The chilled food and milk, in the main compartment, was still cool.

Portsmouth to either Bilbao (33 hours P&O)or Santander (24 hours BF) is a lot longer and you would definitely need a hook-up. BF certainly provide hookups for the lorries with refrigerated containers and I saw two M/homes hooking up.


----------



## H1-GBV (Feb 28, 2006)

Is it necessary to have the fridge on?

Any "fresh" food placed in there will be 2 days old at least before you eat it.

Milk would be nice so that tou can have a cup of tea at 11 o'clock, but Spain does sell fresh milk these days. If necessary, buy "filtered" milk which keeps fresh for 14 days so long as its reasonably cool - get it cold before you leave and all is well.

Why buy frozen food in GB? You can get that in Spain too.

Perhaps you want British bacon & sausages - if you're going for a fortnight you might be able to carry enough; if longer, get used to the local produce. So why not go will "buy local" from the outset?

IMHO, we go abroad to experience the difference, so make food part of that. Switch the fridge off until you get there, don't worry about things thawing, enjoy the journey.

Gordon


----------



## sweetie (Nov 28, 2005)

Well said Gordon the main things we take are teabags other than that they have supermarkets and fantastic markets where you can get fresh fruit & veg. 
Steve


----------



## stuffed2 (May 9, 2005)

We found a small electric kettle tea coffee milk water etc ,very handy for drinks in the cabin , ( there is a power point ) . My wife likes me to get her a cup of tea in bed. Then another , then later etc .you get the picture.
Combine this with the buffet breakfast - really good. all the favourites and plenty of treats .


----------



## steco1958 (Mar 5, 2009)

I totally agree that you could buy local once you are over in either France / Spain, but over a period of time what we do is buy produce here in uk then utilize the freezer.

Both fridge and freezer packed to the rafters with food.

We do go over for a month or so at a time, so have to purchase local produce later on in the holiday.


----------



## foll-de-roll (Oct 29, 2007)

Hi We are off soon to on our Mini - Cruise from Portsmouth to Bilbao. Can anyone recommend a good Sea Sickness (preventative) Pill, as a few people mentioned the dreaded Bay of Biscay weather!!! Cheers Andy


----------



## hogan (Oct 31, 2006)

I have been sailing for 25 years, the only sure fire and guaranteed way of sorting out sea sickness is to.............................








................................................................
Sit under a tree


----------



## foll-de-roll (Oct 29, 2007)

Hi Hogan, 


Very profound :roll: :roll: 

Andy


----------



## bozzer (Jul 22, 2009)

*Portsmouth to Bilbao World Cruise (Part 1)*

You certainly will need plenty of money if you're going to use the cafeteria. We always take our electric kettle, tea, coffee, UHT milk and don't forget the cups! We did one year and had to buy the first cuppa just to get a cup to use. Make the most of the whale watch presentation it's very good. We saw whales and many dolphin however that was Bilbao/portsmouth and the timing of the Bay of Biscay is better.
★ ★ ★ ★ ★ ★ ★
List of tasks:
(1) Quote the ferry thread from "Why buy frozen" up to and including "(Nov 28, 2005)".
(2) Write what comes next in the ferry thread about crossing from Portsmouth to Spain.
The material comes from a different source than the ferry thread.
★ ★ ★ ★ ★ ★ ★
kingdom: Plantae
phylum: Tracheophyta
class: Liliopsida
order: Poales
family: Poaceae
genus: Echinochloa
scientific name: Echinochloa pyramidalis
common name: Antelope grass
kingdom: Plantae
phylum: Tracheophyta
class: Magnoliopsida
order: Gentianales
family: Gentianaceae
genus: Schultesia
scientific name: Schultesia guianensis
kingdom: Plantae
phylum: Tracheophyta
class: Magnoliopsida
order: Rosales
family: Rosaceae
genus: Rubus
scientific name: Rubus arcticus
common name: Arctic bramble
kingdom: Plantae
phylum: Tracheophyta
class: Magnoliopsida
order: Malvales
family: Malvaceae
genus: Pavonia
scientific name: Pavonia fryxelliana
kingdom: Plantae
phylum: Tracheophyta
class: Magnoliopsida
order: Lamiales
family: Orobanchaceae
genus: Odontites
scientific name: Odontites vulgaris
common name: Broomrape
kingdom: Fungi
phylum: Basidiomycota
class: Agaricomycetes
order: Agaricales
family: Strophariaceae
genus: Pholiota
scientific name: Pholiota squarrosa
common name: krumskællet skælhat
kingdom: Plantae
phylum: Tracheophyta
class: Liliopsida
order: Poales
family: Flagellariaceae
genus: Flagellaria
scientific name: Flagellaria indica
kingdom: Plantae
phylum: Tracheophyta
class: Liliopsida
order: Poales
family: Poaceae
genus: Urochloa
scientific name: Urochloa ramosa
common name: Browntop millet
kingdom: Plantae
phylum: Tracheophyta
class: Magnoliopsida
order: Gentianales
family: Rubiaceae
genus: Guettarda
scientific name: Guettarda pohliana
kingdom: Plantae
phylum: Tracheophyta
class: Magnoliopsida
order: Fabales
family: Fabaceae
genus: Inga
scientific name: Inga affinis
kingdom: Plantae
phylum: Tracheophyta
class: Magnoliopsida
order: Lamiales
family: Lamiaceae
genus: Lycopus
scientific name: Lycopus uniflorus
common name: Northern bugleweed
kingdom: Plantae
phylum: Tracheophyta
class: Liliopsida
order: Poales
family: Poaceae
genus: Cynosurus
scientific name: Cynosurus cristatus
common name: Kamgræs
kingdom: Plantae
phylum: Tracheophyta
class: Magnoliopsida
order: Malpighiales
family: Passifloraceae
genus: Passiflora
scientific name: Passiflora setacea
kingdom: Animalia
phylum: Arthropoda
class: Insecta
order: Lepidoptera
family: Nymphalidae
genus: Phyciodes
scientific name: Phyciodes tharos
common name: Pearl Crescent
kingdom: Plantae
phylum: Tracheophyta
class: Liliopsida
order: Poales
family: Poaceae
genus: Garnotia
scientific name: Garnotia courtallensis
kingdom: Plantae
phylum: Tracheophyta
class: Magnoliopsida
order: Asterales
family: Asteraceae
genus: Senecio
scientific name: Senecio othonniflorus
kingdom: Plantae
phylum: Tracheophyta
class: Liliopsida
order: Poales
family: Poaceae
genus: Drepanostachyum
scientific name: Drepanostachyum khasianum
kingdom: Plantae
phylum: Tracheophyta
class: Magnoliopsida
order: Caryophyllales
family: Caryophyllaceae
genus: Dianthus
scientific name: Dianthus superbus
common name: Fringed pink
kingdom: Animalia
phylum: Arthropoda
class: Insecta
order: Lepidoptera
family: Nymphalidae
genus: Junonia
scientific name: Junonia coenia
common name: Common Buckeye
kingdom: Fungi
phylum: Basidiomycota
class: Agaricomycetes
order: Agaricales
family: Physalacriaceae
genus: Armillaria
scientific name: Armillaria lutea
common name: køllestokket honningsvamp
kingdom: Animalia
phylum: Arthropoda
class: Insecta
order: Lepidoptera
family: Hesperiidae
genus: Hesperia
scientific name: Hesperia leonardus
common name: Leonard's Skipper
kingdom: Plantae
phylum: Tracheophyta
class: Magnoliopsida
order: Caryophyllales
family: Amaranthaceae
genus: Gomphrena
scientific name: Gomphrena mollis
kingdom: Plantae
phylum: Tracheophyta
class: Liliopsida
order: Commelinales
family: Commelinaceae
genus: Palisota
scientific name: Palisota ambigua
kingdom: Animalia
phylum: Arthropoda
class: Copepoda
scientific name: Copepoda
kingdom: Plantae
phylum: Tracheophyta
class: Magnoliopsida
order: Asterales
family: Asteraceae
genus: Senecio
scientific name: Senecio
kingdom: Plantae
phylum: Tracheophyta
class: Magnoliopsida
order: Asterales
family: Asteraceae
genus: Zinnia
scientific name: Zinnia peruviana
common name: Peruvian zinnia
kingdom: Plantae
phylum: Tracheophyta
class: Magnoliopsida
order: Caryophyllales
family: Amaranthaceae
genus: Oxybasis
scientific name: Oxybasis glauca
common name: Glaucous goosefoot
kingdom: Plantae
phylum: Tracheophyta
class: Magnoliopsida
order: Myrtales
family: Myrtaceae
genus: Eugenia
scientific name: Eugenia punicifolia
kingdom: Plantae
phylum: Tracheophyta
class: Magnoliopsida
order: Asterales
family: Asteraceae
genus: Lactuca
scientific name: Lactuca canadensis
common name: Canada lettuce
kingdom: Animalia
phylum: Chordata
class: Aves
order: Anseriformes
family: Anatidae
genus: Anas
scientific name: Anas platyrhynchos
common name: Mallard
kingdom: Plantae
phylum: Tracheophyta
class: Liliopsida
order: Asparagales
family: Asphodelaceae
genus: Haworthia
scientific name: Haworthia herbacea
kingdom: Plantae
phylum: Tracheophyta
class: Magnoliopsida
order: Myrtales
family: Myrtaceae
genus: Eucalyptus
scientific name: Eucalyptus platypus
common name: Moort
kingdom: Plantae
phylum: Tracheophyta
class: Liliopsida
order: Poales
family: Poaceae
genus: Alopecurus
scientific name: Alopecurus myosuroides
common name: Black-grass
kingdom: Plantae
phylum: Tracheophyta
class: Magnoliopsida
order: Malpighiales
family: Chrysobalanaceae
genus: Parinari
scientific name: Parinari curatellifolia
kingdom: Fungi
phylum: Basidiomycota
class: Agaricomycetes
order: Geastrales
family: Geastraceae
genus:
★ ★ ★ ★ ★ ★ ★
Expected answers:
(1)
Why buy frozen food in GB? You can get that in Spain too.

Perhaps you want British bacon & sausages - if you're going for a fortnight you might be able to carry enough; if longer, get used to the local produce. So why not go will "buy local" from the outset?

IMHO, we go abroad to experience the difference, so make food part of that. Switch the fridge off until you get there, don't worry about things thawing, enjoy the journey.

Gordon


----------



## sweetie (Nov 28, 2005)

(2)
----------



## julie798 (Jun 13, 2007)

*ferry*

We are on the ferry Bilbao to Portsmonth on Monday . Can you tell me, are the dolphins and whales to be seen all the 36 hour journey, or just at a certain point, we sail at 12.30 lunch time  
Got my kettle and the sea sick tablets at the ready Lol !


----------



## bozzer (Jul 22, 2009)

*portsmouth to Bilbao World Cruise (Part 1)*

There are Whale watch personnel on board and they will advise on best times. Binoculars are also very useful.


----------



## H1-GBV (Feb 28, 2006)

Heading South, you leave Portsmouth (don't know about Plymouth) about 8pm - nice ride down past the Isle of Wight, but not likely to be any animals to view, especially now the sun has set.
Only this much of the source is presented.